Actually, my meal was delicious! The menu at The Standard Grill could best be described as “American Brasserie” fare. From charcuterie and a raw bar, to fresh fish, pasta and meat, there is truly something for every palate (both young and old, alike).

Upon being seated, two small dishes arrived: One contained magenta-colored mini radishes, and the other was filled with ample hunks of parmesan cheese. How delightful, unique and sophisticated! A lovely bread basket followed shortly thereafter.

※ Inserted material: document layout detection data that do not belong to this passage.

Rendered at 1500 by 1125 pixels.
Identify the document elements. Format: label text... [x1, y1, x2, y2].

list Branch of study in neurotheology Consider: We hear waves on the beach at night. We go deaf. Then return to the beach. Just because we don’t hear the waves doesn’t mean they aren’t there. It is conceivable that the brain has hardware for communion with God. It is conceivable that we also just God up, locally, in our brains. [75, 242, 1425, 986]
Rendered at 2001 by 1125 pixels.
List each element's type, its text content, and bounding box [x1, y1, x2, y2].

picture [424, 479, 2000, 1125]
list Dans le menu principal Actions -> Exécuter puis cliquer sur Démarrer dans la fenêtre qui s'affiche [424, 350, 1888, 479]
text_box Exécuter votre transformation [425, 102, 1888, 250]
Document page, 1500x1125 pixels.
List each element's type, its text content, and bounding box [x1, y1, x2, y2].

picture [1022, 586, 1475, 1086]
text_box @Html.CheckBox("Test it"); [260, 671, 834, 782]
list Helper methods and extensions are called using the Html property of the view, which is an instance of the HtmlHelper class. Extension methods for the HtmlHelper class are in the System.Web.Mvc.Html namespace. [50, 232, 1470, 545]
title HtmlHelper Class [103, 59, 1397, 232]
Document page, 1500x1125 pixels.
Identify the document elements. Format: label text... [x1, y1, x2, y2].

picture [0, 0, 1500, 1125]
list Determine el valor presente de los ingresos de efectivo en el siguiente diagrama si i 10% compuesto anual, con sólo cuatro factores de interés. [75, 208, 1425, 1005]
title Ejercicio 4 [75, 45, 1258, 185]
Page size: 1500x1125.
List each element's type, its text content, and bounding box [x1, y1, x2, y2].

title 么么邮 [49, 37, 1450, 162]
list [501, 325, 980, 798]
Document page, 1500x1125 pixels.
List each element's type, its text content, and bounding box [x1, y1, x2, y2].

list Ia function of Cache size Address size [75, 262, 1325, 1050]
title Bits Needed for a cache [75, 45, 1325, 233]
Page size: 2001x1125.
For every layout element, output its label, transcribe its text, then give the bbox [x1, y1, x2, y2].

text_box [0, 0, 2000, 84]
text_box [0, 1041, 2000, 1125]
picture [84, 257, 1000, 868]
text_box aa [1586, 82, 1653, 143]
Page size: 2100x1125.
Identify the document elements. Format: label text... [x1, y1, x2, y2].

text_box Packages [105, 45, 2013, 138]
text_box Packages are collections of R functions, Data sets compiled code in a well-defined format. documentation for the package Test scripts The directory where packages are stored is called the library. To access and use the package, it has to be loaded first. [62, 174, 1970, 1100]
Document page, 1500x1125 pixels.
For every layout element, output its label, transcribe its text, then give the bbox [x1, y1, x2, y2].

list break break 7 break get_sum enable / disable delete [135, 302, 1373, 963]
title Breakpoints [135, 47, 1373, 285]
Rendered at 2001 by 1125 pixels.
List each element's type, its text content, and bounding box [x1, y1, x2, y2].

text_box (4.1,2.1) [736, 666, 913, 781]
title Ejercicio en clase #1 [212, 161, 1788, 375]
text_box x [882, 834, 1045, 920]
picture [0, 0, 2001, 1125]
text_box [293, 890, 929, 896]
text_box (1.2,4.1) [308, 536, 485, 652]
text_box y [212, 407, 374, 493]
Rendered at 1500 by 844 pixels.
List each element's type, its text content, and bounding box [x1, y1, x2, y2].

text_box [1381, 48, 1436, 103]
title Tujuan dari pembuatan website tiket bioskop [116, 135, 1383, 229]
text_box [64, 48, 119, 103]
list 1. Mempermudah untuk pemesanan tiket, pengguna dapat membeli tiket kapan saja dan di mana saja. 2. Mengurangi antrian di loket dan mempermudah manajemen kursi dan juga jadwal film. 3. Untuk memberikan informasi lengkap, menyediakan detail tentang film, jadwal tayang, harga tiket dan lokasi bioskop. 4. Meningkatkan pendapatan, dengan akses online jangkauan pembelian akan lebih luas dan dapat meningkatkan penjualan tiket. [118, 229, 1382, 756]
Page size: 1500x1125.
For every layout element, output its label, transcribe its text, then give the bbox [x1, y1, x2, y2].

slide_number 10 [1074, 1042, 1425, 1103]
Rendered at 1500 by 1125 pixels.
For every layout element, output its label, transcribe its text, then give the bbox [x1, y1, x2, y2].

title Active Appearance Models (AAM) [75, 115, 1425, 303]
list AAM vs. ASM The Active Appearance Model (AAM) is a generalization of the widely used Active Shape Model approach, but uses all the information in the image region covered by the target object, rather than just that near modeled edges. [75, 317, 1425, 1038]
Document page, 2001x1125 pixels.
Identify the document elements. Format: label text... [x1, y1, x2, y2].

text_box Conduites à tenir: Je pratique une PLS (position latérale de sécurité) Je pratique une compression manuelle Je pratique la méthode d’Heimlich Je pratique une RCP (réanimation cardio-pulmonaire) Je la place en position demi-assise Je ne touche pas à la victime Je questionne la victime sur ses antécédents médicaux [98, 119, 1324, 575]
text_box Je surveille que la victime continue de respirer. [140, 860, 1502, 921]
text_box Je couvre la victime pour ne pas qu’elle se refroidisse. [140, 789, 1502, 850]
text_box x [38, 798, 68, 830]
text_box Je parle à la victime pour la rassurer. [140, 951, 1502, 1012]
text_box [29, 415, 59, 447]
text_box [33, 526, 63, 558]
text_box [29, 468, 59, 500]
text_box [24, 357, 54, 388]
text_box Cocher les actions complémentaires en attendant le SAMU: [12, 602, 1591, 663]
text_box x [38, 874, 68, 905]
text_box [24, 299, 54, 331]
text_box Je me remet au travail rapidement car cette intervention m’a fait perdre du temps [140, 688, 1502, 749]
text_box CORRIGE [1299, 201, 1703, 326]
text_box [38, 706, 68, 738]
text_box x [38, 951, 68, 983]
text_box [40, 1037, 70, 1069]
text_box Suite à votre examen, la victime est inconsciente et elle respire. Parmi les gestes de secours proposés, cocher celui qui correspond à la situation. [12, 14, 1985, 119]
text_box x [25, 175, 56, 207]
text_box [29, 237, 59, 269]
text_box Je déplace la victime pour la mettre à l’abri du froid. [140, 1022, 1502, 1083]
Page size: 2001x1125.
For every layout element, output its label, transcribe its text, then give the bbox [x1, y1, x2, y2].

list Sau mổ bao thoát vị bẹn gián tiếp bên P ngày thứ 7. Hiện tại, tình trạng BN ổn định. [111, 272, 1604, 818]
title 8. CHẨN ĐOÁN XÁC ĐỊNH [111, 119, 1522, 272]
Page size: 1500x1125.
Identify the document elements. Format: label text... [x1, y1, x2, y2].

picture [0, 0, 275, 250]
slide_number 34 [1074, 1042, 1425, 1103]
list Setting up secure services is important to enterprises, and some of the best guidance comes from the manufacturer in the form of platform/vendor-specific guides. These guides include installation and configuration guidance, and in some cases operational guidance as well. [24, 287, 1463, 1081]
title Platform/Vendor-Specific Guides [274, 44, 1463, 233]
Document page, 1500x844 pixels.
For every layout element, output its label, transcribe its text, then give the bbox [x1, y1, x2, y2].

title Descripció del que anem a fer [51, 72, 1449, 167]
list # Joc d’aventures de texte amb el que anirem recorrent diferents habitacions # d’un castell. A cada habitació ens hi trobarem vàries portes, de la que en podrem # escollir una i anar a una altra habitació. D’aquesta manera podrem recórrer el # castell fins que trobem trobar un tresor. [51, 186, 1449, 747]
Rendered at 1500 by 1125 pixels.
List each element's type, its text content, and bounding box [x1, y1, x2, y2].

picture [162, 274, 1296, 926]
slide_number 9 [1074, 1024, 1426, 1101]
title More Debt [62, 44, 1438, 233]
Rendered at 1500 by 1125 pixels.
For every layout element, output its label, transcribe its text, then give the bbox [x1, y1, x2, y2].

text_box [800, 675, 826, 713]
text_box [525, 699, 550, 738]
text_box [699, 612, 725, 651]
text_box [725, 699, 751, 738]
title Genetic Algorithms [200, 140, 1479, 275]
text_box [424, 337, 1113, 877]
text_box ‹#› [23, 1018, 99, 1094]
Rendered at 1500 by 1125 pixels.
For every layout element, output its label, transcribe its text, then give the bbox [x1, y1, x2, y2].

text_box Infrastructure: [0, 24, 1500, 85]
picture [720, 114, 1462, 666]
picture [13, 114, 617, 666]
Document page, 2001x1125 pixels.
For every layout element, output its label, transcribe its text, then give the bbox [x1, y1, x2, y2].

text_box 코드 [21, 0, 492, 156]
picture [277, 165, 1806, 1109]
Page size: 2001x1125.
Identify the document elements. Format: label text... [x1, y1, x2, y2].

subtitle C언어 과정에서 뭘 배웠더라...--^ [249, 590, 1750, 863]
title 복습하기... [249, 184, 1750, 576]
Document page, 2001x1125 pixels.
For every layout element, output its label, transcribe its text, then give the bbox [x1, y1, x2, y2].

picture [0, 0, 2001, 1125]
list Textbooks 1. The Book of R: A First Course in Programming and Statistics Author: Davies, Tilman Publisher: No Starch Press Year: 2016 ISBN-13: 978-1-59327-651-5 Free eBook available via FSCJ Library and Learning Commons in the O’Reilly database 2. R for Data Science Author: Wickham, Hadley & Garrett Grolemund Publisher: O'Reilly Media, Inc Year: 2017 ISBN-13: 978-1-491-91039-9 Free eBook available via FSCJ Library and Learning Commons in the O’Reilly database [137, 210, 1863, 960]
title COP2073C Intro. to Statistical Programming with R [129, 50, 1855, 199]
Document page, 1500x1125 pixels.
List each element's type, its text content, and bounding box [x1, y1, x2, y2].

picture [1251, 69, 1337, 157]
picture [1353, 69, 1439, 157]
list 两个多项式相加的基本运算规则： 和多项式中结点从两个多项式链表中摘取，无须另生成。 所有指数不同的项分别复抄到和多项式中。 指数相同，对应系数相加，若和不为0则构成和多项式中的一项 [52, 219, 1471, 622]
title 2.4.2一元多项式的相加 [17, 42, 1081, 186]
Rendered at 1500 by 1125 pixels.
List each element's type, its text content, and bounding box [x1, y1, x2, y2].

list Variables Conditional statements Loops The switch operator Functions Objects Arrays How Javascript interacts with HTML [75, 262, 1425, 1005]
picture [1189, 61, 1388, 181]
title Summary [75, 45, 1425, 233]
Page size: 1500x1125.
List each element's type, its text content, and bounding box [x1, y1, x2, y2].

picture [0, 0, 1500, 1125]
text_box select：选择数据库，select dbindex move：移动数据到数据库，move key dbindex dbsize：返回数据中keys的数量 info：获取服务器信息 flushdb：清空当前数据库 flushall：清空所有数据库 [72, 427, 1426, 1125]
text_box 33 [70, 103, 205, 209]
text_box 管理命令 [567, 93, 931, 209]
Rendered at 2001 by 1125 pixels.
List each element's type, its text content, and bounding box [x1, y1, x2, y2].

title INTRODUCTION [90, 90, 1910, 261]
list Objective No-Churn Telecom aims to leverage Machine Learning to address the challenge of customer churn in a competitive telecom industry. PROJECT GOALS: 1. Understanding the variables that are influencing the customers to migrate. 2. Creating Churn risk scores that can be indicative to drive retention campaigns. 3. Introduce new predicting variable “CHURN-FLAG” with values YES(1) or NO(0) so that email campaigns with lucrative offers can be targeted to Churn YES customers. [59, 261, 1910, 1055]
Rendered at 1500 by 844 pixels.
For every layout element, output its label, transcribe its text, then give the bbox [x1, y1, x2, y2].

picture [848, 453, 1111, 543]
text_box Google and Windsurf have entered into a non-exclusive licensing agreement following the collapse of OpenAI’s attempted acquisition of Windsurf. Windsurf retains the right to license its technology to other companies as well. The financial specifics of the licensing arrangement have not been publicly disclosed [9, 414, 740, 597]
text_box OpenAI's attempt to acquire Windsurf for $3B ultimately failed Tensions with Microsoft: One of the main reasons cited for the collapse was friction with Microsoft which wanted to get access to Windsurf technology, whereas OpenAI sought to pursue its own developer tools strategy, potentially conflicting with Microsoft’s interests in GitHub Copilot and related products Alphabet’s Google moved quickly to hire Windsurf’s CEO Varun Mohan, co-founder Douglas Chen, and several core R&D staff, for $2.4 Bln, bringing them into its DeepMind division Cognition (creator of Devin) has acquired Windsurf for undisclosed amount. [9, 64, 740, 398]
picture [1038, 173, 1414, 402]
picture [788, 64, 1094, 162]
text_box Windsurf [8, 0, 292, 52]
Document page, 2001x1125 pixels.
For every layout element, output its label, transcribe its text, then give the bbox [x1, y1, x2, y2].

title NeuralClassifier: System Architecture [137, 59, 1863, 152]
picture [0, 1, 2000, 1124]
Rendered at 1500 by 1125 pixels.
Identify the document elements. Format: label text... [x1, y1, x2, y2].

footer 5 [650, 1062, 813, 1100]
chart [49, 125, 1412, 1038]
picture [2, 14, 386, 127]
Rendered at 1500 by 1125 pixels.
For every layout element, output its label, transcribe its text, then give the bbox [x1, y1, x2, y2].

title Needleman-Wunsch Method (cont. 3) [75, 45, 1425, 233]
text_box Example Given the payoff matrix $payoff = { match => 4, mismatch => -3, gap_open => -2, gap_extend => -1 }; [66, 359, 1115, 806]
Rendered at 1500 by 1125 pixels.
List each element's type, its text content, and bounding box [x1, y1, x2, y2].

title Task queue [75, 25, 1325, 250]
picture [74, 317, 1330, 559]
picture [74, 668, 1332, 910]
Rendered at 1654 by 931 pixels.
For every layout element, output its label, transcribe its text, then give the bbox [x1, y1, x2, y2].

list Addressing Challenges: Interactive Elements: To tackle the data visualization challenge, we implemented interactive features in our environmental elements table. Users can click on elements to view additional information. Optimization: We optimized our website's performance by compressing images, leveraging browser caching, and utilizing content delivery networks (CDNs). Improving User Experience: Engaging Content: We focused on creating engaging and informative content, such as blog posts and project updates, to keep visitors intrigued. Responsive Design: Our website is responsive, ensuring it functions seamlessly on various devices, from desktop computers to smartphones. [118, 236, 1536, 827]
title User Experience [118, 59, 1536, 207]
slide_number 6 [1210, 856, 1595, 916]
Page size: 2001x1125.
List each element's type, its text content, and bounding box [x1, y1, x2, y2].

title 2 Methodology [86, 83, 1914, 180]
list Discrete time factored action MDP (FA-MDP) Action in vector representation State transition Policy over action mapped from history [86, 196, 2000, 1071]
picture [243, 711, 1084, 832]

  • Saucisson Sec Basquaise: Having fallen in love with this dry Lyonnaise sausage in France, I was thrilled to see it offered on the restaurant’s charcuterie menu. I ate three of the five generous slices, leaving my date with two (sorry Phil!). The pork sausage was rich, dense, and subtly spicy. Tres delicieux!
  • Iceberg Wedge: I’m not exactly sure when I began to like blue cheese, but I can tell you that it was fairly recently. Perhaps it was the words, “Kentucky bacon,” among the other ingredients, that prompted me to order the iceberg wedge as an appetizer. Floating atop a shallow pool of blue cheese dressing was ½ of a head of iceberg lettuce cut in to four equal parts. Sliced bacon strips, a dusting of minced chives, and a thin drizzle of dressing crowned the pale greens.
  • Standard Ranch Burger: By the time we received our entrees, I was legitimately full…But that’s never stopped me before! A plump, juicy, medium-rare-cooked beef patty came topped with gooey melted white cheddar and strips of salty bacon. A fluffy brioche bun sandwiched the trinity of savory ingredients. Accompaniments included a whole pickle, sliced onion/tomato/lettuce, and a 16-ounce (approximately) cup filled with the crispiest, saltiest, most delicious homemade frites in town. O M F G. Yes, I really did just say that.
  • Chocolate Mousse: In honor of celebrating my (belated) birthday, Phil and I had the perfect excuse to order dessert! (And having been to the restaurant once before, he insisted that we order the chocolate mousse.) We were presented with a large glass bowl nearly filled to the brim with chocolate mousse, a dollop of homemade whipped cream, and crunchy chocolate shavings…In addition to two wooden “Le Creuset” rubber spatulas! “Phil,” I asked, “are we supposed to eat this with the spatulas, or is that just part of the presentation?” After looking at me with raised eyebrows and a devilish grin, he dunked his utensil in to the mousse. We both started laughing, as did our neighboring tables. With spatulas in hand, Phil and I nearly licked the bowl clean. Truly, it was a sweet ending to a bitter beginning.

What’s pricing like?

The Standard Grill’s prices are fair, though most entrée accompaniments are a la carte. Prices can add up quickly, but diners on a budget can easily make do:

  • Saucisson Sec Basquaise: $6
  • Iceberg Wedge: $10
  • Standard Ranch Burger: $16
  • Chocolate Mousse: $12

Will you return to The Standard Grill?

Yes, however, should my second service experience be as miserable as this one was, then I will feel confident about never returning. It’s too soon to judge based on one horrific experience.